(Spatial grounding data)
Content starts

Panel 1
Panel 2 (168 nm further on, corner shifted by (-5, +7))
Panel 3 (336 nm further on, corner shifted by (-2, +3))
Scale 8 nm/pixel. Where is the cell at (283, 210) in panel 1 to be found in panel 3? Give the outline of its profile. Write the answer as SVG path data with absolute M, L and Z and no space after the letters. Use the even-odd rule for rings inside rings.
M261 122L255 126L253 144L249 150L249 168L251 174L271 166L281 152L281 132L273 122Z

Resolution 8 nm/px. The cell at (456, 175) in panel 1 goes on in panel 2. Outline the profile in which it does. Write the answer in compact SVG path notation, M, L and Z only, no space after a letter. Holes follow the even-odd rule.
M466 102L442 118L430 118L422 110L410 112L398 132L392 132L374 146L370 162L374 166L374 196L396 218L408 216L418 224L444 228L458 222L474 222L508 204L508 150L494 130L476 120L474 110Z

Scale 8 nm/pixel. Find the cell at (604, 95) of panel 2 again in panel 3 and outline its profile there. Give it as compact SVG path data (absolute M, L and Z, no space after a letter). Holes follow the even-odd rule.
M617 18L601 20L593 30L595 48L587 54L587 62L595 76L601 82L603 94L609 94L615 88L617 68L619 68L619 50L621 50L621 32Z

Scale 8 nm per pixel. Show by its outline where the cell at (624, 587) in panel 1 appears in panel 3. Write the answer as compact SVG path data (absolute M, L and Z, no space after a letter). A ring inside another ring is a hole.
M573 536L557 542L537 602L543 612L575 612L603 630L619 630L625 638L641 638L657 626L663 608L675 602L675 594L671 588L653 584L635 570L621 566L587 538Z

Content ends

__The problem__.
Search the data for the string "further" and copy each line where it appears.

__Answer space__.
Panel 2 (168 nm further on, corner shifted by (-5, +7))
Panel 3 (336 nm further on, corner shifted by (-2, +3))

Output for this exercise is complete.